Types of Hysterectomy
a) Partial Hysterectomy (Supracervical/above the cervix)removes the body of the uterus while the cervix is left in place.
b) Total or Simple Hysterectomy removes the entire uterus and cervix.
c) Hysterectomy with Bilateral Salpingo-Oophorectomy removes the uterus, cervix, ovaries, and fallopian tubes.
d) Radical Hysterectomy removes the uterus, cervix, ovaries, fallopian tubes, and possibly upper portions of the vagina and affected lymph nodes.
Hysterectomy Surgical Options
a) Vaginal Hysterectomy describes a surgical procedure in which the uterus is removed through the vagina. One or both ovaries and fallopian tubes may be removed during the procedure, as well. This surgical approach avoids visible scarring and typically allows for a quicker recovery, as well as less postoperative pain and complications as compared with other types of hysterectomy. Risks associated with the vaginal approach include a slight but serious risk of shortening or damaging the vagina.

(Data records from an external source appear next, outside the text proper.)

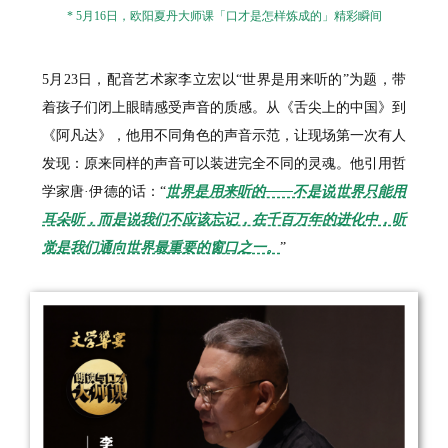
* 5月16日，欧阳夏丹大师课「口才是怎样炼成的」精彩瞬间
5月23日，配音艺术家李立宏以“世界是用来听的”为题，带
着孩子们闭上眼睛感受声音的质感。从《舌尖上的中国》到
《阿凡达》，他用不同角色的声音示范，让现场第一次有人
发现：原来同样的声音可以装进完全不同的灵魂。他引用哲
学家唐·伊德的话：“
世界是用来听的——不是说世界只能用
耳朵听，而是说我们不应该忘记，在千百万年的进化中，听
觉是我们通向世界最重要的窗口之一。
”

b) Laparoscopic-Assisted Vaginal Hysterectomy or Supracervical Hysterectomy employs video technology to provide the surgeon with greater visibility when removing the uterus through the vagina. The laparoscopic-assisted approach entails three small external incisions: one in the navel, through which the laparoscope (small video camera) is inserted, and two others in the lower abdomen for the use of surgical instruments. This procedure may be preferred because of the rapid healing time, a less noticeable scar, and less pain, although actual surgery time is longer than the abdominal approach. Because of the longer time in the operation room and the use of extra electronic equipment, this procedure is also costlier than others. Risks associated with the laparoscopic-assisted vaginal approach include a slight risk of bladder injury and urinary tract infection.

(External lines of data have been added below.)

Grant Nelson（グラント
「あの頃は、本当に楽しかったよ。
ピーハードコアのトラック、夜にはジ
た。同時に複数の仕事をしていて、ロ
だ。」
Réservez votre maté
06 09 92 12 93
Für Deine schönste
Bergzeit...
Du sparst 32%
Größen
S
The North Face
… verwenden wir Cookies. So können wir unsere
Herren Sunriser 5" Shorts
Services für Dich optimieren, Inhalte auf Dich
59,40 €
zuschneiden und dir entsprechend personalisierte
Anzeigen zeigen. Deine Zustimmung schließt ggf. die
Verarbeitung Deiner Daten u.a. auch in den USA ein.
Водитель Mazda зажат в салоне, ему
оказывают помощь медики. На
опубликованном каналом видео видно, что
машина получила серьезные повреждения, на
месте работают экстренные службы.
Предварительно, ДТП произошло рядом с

c) Abdominal Hysterectomy is fairly standard and remains the most common approach for removing the uterus and other reproductive organs. When performing an abdominal hysterectomy, surgeons can either use a vertical incision or a "bikini cut" incision depending on the scope of the surgery. The vertical incision cuts vertically from the navel to the pubic hair line, while the bikini cut is a horizontal incision made directly above the pubic hairline. The abdominal hysterectomy approach results in a longer recovery period and more noticeable external scarring but requires less specialty surgical skill and may be less costly and more widely available than other approaches.
Surgical and Post-Surgical Risks
Although the death rate from hysterectomy is low (less than 1 percent) surgical complications are very real and can result in any of the following: infection, hemorrhage during or following surgery and/or damage to internal organs such as the blood vessels, nerves, urinary tract or bowel. Patients have a 5-10% chance of complication (typically infection or fever) while in the hospital and a significantly lower risk 1-2% of more serious complications such as hemorrhage or bladder, blood vessels, nerves and bowel damage depending on the individual's condition and the surgical approach taken.
Removal of the uterus and ovaries at a young age (early forties and younger) may increase risk of heart attack, and chances of experiencing an earlier menopause and symptoms associated with. You may require replacement of hormones when your ovaries are removed.